DATA TO USE START

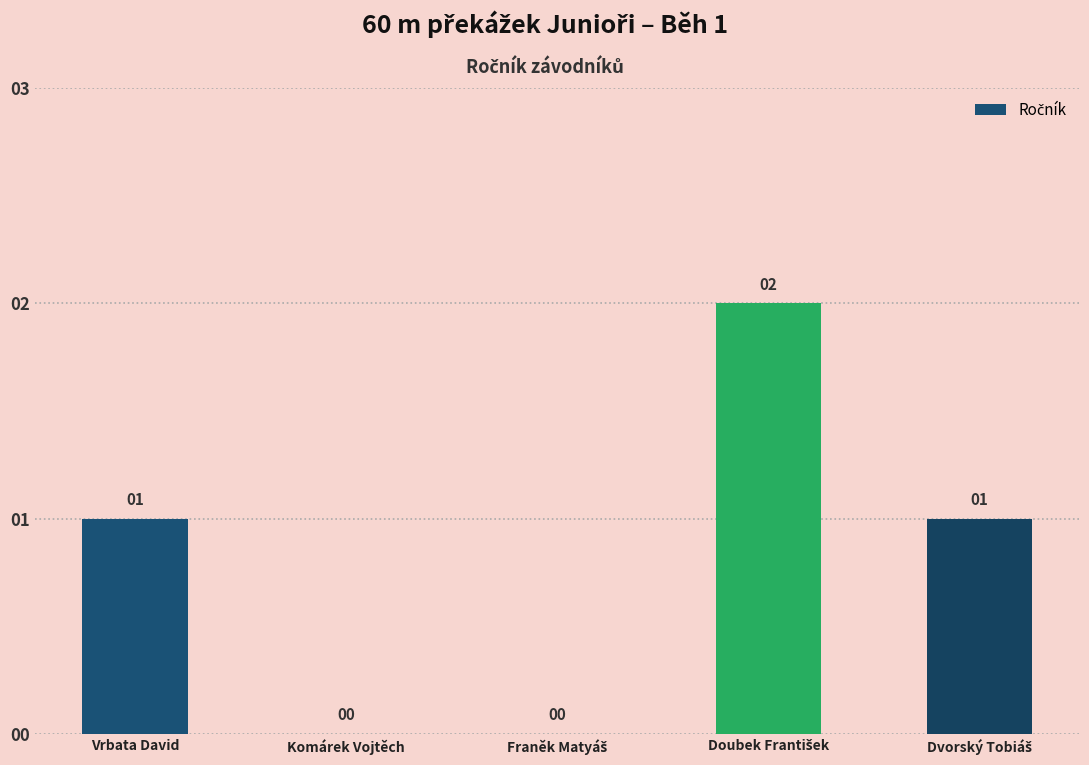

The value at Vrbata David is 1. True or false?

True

DATA TO USE END
DATA TO USE START

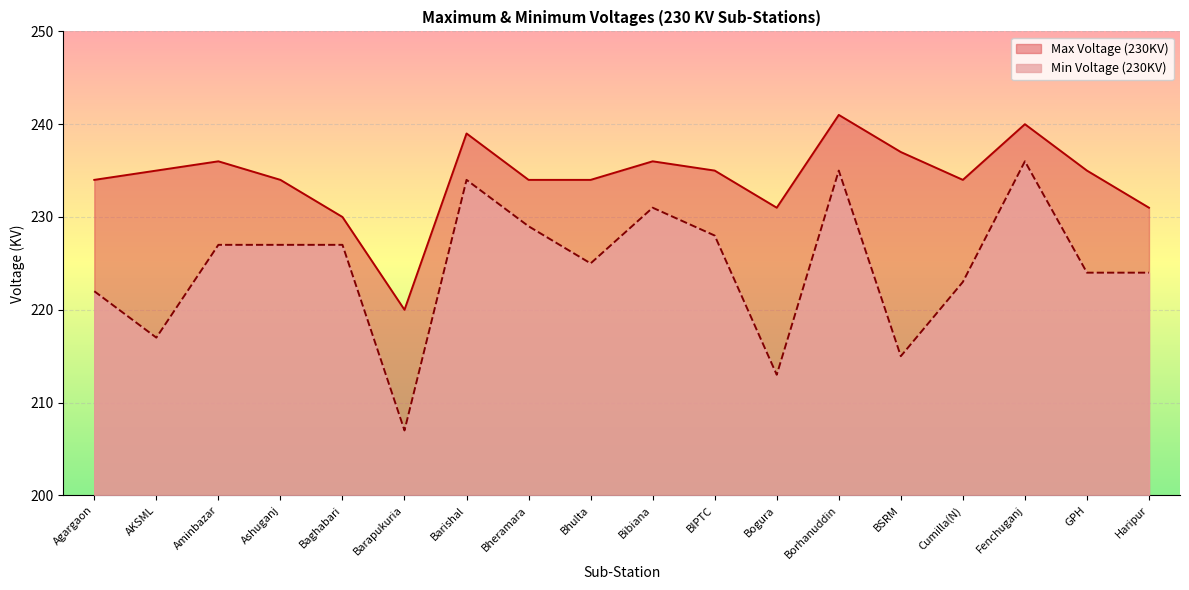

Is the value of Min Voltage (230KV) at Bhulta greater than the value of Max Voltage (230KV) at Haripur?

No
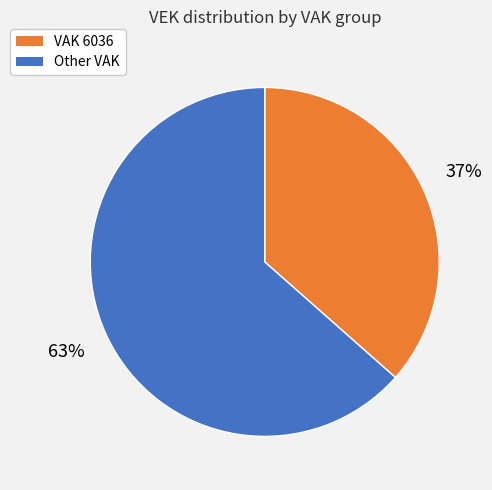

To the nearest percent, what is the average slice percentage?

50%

DATA TO USE END
DATA TO USE START

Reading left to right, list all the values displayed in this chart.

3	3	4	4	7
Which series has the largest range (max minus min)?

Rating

DATA TO USE END

Count the lines in the listing above that contain the string "True", with case counting, and reply with the number alone.

2